Kemudian hari, ketika bekerja di Asosiasi Penari Vietnam, memegang jabatan sebagai Wakil Harian Sekretaris Jenderal, lalu menjadi Wakil Harian Ketua Asosiasi Penari Vietnam, dia turut mencipta skenario dan menjadi sutradara program kesenian membuka dan menutup Seagame ke-22 di kota Hanoi, bersamaan itu adalah Sutradara Umum, pencipta skenario untuk  banyak program kesenian besar di kota Hanoi dan semua provinsi serta kota lain di seluruh Vietnam. Dia juga turut memberikan pengajaran di banyak kursus latihan tentang pencipta tarian dari gerakan kesenian massa rakyat di daerah-daerah. Semua program ciptaannya membawa roh dari tari rakyat berbagai etnis. Seniman rakyat Vu Hoai mengatakan: “Sekolahan hanya mengajar pengetahuan-pengetahuan pokok saja. Sedangkan dalam  tari rakyat, rohnya tidak berada dalam hal-hal pokok itu, tapi berada dalam ciri-ciri yang sangat kecil. Ketika bekerja di daerah otonomi Tay Bac, dapat mendekati tari rakyat berbagai etnis, maka saya baru menyedari bahwa tari rakyat sangat hidup-hidup, dia tidak berada dalam kerangka yang keras, tapi ia membawa sifat spontan dari masyarakat. Spontanitas itu menciptakan ciri-ciri yang tidak diajarkan dalam buku-buku”.

Pensiun pada tahun 2010, seniman Vu Hoai kembali ke provinsi Son La, daerah yang dianggapnya sebagai kampung halaman yang kedua.
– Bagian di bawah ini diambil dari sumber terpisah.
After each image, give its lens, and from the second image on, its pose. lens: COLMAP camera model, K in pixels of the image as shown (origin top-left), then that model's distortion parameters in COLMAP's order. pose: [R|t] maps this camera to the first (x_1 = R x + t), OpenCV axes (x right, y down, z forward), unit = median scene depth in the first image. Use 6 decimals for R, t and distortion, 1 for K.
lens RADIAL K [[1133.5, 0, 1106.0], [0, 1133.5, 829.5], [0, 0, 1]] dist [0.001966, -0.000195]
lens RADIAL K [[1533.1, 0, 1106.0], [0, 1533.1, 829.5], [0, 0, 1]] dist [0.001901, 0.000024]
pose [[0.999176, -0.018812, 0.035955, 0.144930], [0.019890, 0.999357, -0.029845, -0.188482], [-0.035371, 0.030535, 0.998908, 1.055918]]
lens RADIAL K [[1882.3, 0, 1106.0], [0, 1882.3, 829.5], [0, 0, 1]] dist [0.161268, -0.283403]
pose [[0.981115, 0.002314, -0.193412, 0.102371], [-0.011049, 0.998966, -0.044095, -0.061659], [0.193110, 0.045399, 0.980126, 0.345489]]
Berpikir-pikir tentang kenyataan di mana tarian Xoe tradisional di provinsi Son La sedikit banyak dirusak dari aslinya karena  ada interensi kultural dalam aktivitas masyarakat, dia ikut serta dalam proyek “Mengoleksi dan memutakhirkan beberapa tarian Xoe yang membawa identitas kebudayaan etnis-etnis di provinsi Son La”. Dia rajin datang ke semua dukuh untuk mengajar dan memulihkan tariann-tarian Xoe asli yang dkombinasikan dengan taria-tarian tradisional lain yang membawa identitas berbagai etnis di provinsi Son La. Dia memberitahukan: “Tarian Xoe adalah tarian tradisional, tapi, tradisional tidak berarti sudah lama, tapi ia selalu baru dan selalu berbaur pada kehidupan. Tarian Xoe tradisional membawa sifat suci.  Instrumen musik perkusi, kililing,  dan semua gerak-gerik tarian Xoe ini akan dipertahankan seutuhnya. Tetapi bagaimana agar tarian ini lebih gembira, lebih bergelora dan berkaitan dengan setiap pertunjukan, setiap pertunjukan tarian ini punya arti sendiri”.

Melakukan aktivitas kesenian selama lebih dari 40 tahun, seniman Vu Hoai telah memperoleh banyak gelar dan penghargaan yang bernilai. Ini merupakan pencatatan terhadap semua sumbangan yang bernilai dan terus-menerus yang dia berikan kepada seni tari rakyat Vietnam.